La frittata di Pasquetta: simbolo di convivialità

Tra i piatti immancabili sulle tavole pasquali spicca la frittata pasquale, protagonista dei picnic. In Calabria, questa variante tradizionale, spesso chiamata “frittata cresciuta”, è arricchita con uova, formaggi locali, salumi come salsiccia piccante e caciocavallo. L’impasto, simile a quello della pizza, viene fatto lievitare per ottenere una consistenza rustica e soffice. Il risultato è una torta salata che può essere gustata sia calda, appena sfornata, sia fredda, tagliata a spicchi durante le gite all’aperto. La sua preparazione non è solo culinaria: rappresenta un momento di condivisione familiare e il passaggio di tradizioni gastronomiche di generazioni.

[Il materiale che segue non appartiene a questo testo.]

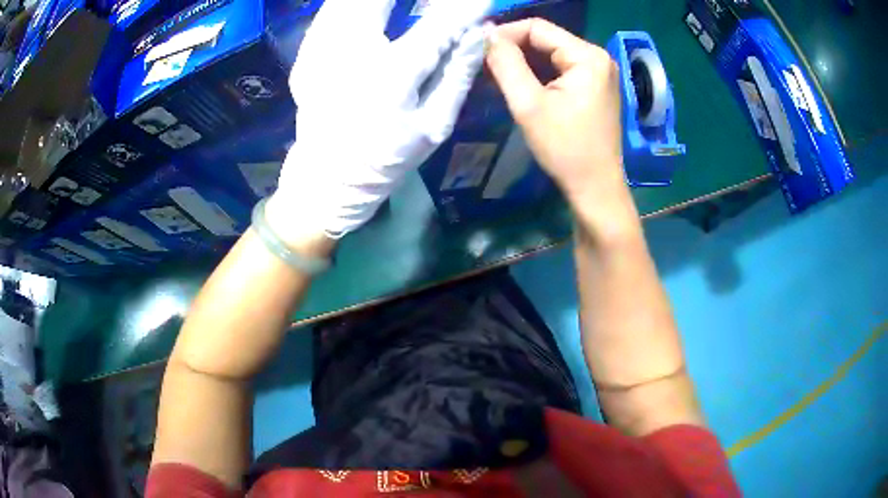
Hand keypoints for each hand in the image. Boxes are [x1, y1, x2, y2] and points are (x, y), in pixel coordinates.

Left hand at [268, 0, 490, 239]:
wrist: (326, 180)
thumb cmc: (387, 158)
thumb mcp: (434, 126)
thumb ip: (458, 74)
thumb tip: (479, 33)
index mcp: (392, 76)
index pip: (438, 25)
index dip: (463, 9)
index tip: (482, 0)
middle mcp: (352, 54)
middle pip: (376, 1)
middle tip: (429, 2)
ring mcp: (320, 53)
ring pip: (348, 2)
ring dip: (375, 1)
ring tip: (399, 8)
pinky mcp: (304, 55)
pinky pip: (329, 13)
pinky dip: (349, 6)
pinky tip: (367, 11)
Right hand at [485, 19, 626, 207]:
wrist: (595, 187)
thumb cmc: (565, 148)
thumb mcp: (529, 104)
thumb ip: (506, 64)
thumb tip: (487, 35)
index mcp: (587, 56)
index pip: (538, 28)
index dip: (505, 35)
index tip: (481, 52)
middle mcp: (598, 57)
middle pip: (546, 39)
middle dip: (515, 49)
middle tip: (487, 66)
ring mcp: (599, 72)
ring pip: (552, 53)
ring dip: (524, 61)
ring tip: (500, 76)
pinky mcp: (596, 86)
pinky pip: (561, 68)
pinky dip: (539, 72)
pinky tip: (523, 85)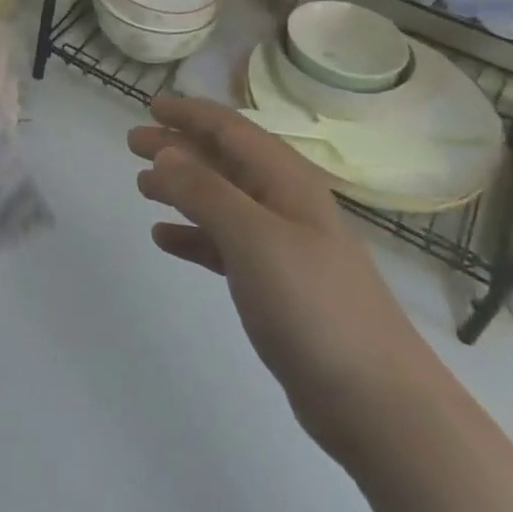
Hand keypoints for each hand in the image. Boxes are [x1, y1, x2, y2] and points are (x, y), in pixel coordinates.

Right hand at [130, 96, 445, 464]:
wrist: (379, 406)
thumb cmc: (313, 305)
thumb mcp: (253, 237)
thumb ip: (204, 191)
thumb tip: (165, 152)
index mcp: (286, 181)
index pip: (231, 129)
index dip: (190, 113)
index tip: (151, 105)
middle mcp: (284, 204)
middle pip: (223, 161)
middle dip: (178, 147)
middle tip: (133, 142)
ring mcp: (282, 247)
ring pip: (221, 201)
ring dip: (181, 189)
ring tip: (141, 187)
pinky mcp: (276, 287)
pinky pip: (224, 245)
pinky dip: (193, 236)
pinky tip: (164, 239)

Pasquetta calabrese: tra grigliate, natura e sapori condivisi

Accanto alla frittata, le grigliate di carne e i prodotti locali completano il pranzo pasquale all’aperto. Piatti semplici e saporiti diventano il centro della convivialità, celebrando non solo la festa religiosa ma anche l’arrivo della bella stagione. Le tradizioni pasquali calabresi uniscono fede, storia e gastronomia: dai riti sacri della Settimana Santa alla Pasquetta, la cucina diventa il filo che unisce generazioni. La frittata di Pasquetta, con la sua ricchezza di ingredienti e la sua versatilità, incarna perfettamente lo spirito di questa giornata, fatta di natura, famiglia e condivisione, illuminata dal profumo del cibo preparato con passione e gusto popolare.